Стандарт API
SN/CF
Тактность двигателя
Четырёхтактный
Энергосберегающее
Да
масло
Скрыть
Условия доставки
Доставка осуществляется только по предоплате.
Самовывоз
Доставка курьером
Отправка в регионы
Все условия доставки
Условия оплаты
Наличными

==

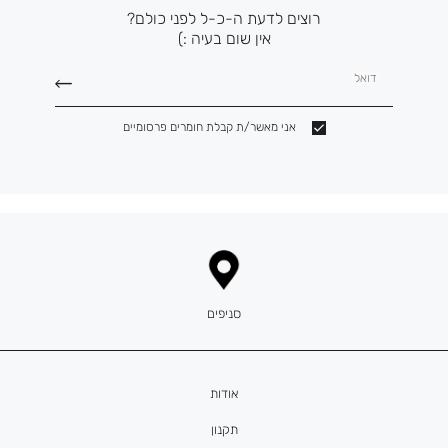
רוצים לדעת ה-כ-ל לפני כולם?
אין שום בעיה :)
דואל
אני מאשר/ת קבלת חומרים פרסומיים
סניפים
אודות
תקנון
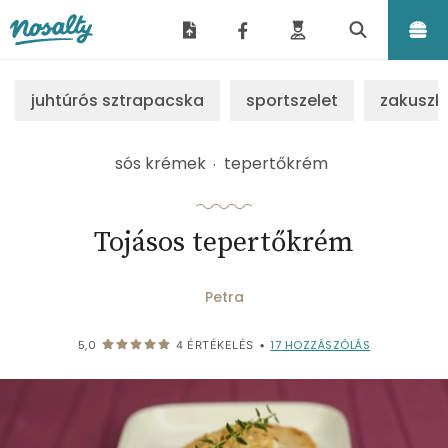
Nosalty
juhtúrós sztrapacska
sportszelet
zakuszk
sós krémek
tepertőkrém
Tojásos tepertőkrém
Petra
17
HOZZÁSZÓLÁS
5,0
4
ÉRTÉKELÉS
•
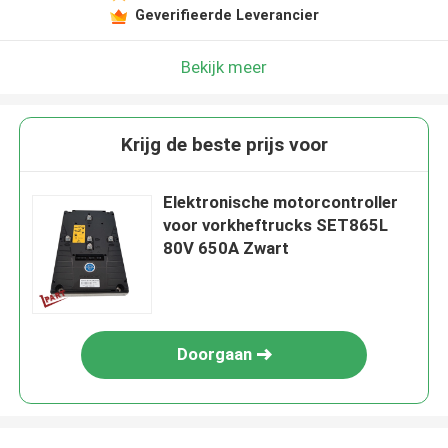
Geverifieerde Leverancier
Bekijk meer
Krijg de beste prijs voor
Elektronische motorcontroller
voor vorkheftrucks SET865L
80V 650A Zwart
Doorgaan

==

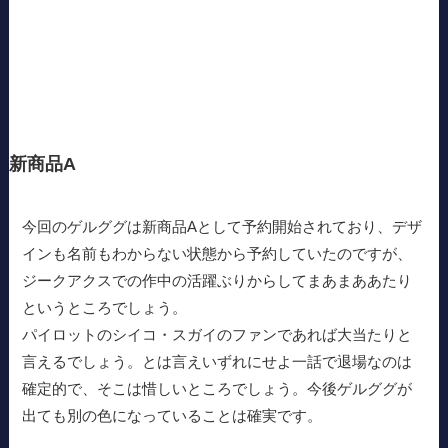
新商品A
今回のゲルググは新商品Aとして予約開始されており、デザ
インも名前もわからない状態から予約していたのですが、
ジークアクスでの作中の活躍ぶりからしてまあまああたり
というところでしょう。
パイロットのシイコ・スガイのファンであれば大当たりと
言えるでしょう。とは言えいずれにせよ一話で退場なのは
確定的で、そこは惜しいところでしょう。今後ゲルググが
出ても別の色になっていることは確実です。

- To do
Nothing but lines that contain "доставки" should appear in the answer. Copy each from the records.

- Output
Условия доставки
Все условия доставки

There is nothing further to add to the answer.